Outro ponto apresentado pelo diretor foi a maior dificuldade
de acesso que a Reforma Tributária pode desencadear. Appy chegou a afirmar que
quem mais consome serviços de saúde é a classe alta, e que o novo formato de
tributação seria bastante justo considerando que é mais benéfico para o país
cobrar impostos da parcela mais rica da população. Como alternativa, o autor da
PEC 45/2019 mencionou a possibilidade de trabalhar a devolução dos impostos às
famílias.
Porém essa linha de pensamento é equivocada na visão de Cunha,
que trouxe novos números para exemplificar que, nesse caso, a classe média será
a mais afetada. “80% dos beneficiários de planos de saúde utilizam planos
coletivos, ou seja, serviços que são oferecidos pelas empresas que os
contratam. Dessa forma, quem está perdendo o acesso são os trabalhadores. Não é
verdade que o gasto com saúde é um gasto do rico, pois todo mundo fica doente e
todo mundo precisa de atendimento”, pontuou complementando que a política de
devolução também não deve funcionar justamente por serem as empresas que arcam
com esses custos.
Além disso, o executivo mostrou que com a classe média
deixando de utilizar a saúde suplementar para estrangular ainda mais o SUS, a
saúde pública que poderia investir esforços em saúde populacional e
epidemiológica, acaba tendo de retomar atendimentos eletivos que antes eram absorvidos
pelas instituições privadas.
Exemplo internacional
Na visão de Cunha, se o Brasil quer seguir as melhores
experiências internacionais, é preciso utilizar o modelo completo. “De todos os
países da Organização para a Cooperação e Desenvolvimento Econômico (OCDE) que
aplicam o Imposto sobre Valor Agregado (IVA), apenas dois não fazem a
diferenciação dos setores de saúde e educação: Japão, que não cresce há mais de
20 anos, e Chile”, declarou. Segundo ele, o Canadá – que também tem alíquota
diferenciada para a saúde – tentou unificar o imposto e não conseguiu,
retrocedendo ao modelo prévio de diferenciação.

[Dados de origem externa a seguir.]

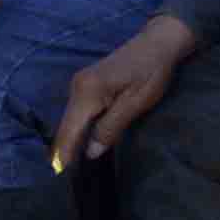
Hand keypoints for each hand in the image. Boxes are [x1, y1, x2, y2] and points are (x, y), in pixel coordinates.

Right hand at [50, 12, 198, 168]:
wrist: (157, 43)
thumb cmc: (151, 73)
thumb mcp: (135, 103)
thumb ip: (111, 128)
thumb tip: (90, 153)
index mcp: (88, 92)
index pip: (70, 130)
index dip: (65, 154)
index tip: (61, 177)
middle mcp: (77, 87)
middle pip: (65, 126)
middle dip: (64, 150)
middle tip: (66, 177)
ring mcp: (79, 84)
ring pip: (69, 119)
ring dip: (70, 140)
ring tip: (71, 165)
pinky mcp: (86, 84)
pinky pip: (76, 112)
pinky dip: (77, 128)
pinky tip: (81, 142)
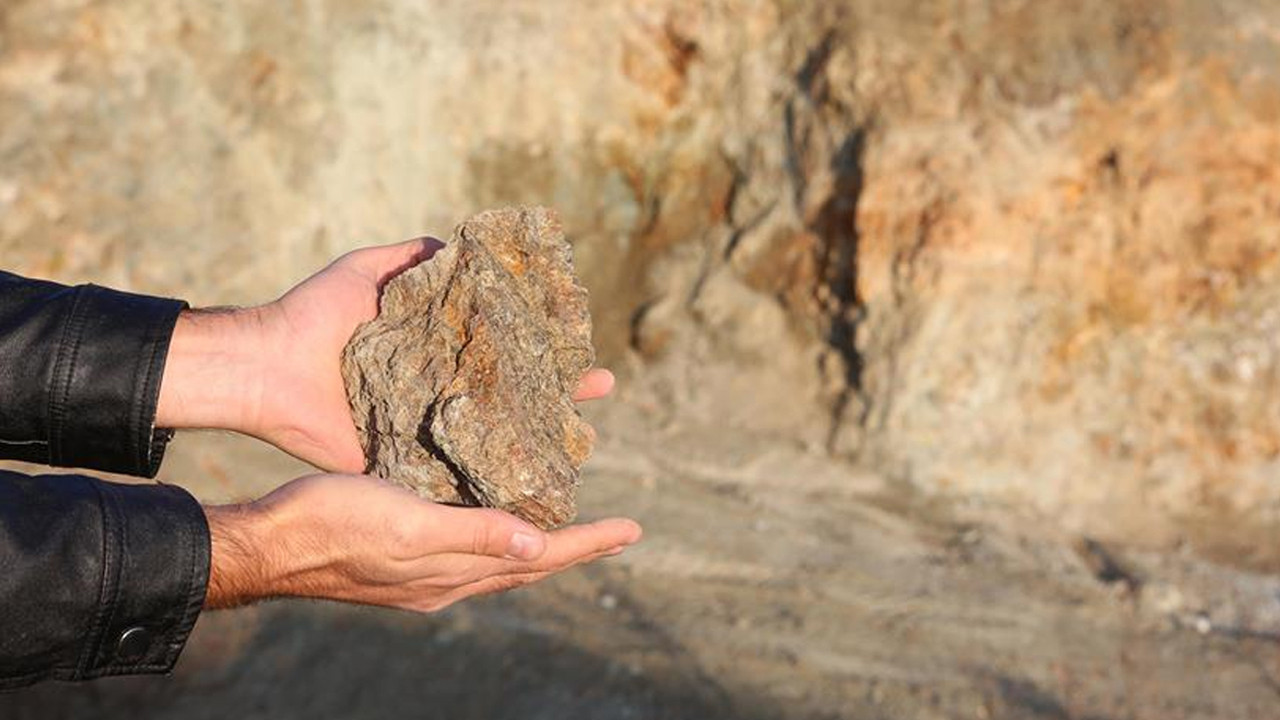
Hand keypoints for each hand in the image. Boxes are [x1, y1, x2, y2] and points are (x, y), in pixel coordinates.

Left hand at [155, 238, 614, 470]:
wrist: (270, 367)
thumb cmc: (316, 314)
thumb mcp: (367, 270)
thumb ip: (411, 257)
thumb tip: (459, 244)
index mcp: (434, 352)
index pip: (501, 349)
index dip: (539, 346)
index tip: (580, 340)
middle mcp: (437, 392)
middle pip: (509, 395)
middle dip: (557, 393)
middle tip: (600, 387)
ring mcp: (425, 430)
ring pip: (493, 436)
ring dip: (537, 437)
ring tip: (583, 435)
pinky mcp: (406, 464)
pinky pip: (455, 474)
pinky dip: (490, 478)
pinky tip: (534, 482)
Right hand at [203, 474, 641, 610]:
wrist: (266, 542)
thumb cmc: (332, 526)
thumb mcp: (407, 527)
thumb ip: (471, 536)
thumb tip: (538, 548)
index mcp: (452, 575)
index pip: (538, 561)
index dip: (586, 544)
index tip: (632, 530)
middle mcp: (445, 579)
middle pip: (526, 565)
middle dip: (574, 547)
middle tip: (616, 531)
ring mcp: (422, 570)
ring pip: (498, 557)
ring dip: (538, 541)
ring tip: (567, 523)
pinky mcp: (400, 553)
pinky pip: (467, 545)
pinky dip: (495, 530)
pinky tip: (491, 510)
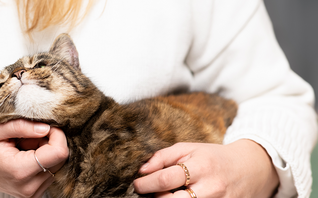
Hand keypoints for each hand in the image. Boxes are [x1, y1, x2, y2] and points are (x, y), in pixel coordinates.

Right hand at [0, 119, 68, 197]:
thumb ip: (21, 126)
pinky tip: (25, 155)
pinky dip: (42, 160)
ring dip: (45, 151)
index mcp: (19, 170)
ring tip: (24, 145)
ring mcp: (31, 193)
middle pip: (60, 159)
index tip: (45, 125)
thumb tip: (46, 128)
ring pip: (56, 165)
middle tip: (29, 135)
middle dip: (50, 142)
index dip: (57, 135)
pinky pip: (50, 172)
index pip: (58, 153)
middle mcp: (28, 187)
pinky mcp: (33, 194)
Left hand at [133, 140, 278, 197]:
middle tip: (149, 193)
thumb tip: (142, 170)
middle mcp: (211, 187)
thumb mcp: (188, 148)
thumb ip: (163, 157)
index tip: (137, 184)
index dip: (146, 184)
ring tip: (166, 195)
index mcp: (201, 166)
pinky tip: (181, 197)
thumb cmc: (212, 157)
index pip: (167, 178)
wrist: (250, 168)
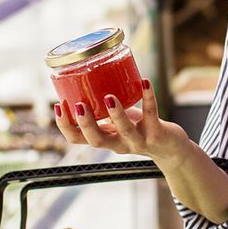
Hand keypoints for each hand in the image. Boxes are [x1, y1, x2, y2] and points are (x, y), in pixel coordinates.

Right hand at [53, 79, 190, 164]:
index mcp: (105, 139)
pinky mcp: (156, 132)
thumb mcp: (116, 123)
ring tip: (109, 96)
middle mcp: (118, 144)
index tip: (58, 106)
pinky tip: (145, 82)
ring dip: (116, 113)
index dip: (65, 126)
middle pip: (97, 140)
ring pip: (125, 130)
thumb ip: (103, 110)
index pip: (77, 139)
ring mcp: (138, 140)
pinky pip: (151, 113)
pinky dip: (148, 97)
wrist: (169, 148)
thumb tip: (86, 80)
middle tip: (78, 105)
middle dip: (86, 123)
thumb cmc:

Com o argumento de que os especialistas reforçam que o
modelo ideal é o que considera uma alíquota única sem qualquer diferenciação, Appy
explicou que ao abrir uma alíquota diferenciada para a saúde, por exemplo,
abre-se precedentes para que outros serviços como academias e alimentação
também se valham dessa justificativa para pleitear redução tributária. Sobre
esse ponto, Cunha questionou os motivos que levaram a maioria absoluta dos
países que apostam em um imposto único a oferecer diferenciação de alíquotas
para setores essenciais como saúde e educação. “Por que as nações tidas como
referência não ouviram os experts? Por que o modelo historicamente aplicado de
IVA nunca migrou para a alíquota única como sugerem esses especialistas? É
melhor na teoria ou é melhor pois foi testado? O ótimo é inimigo do bom e
precisamos lidar com essa realidade”, finalizou.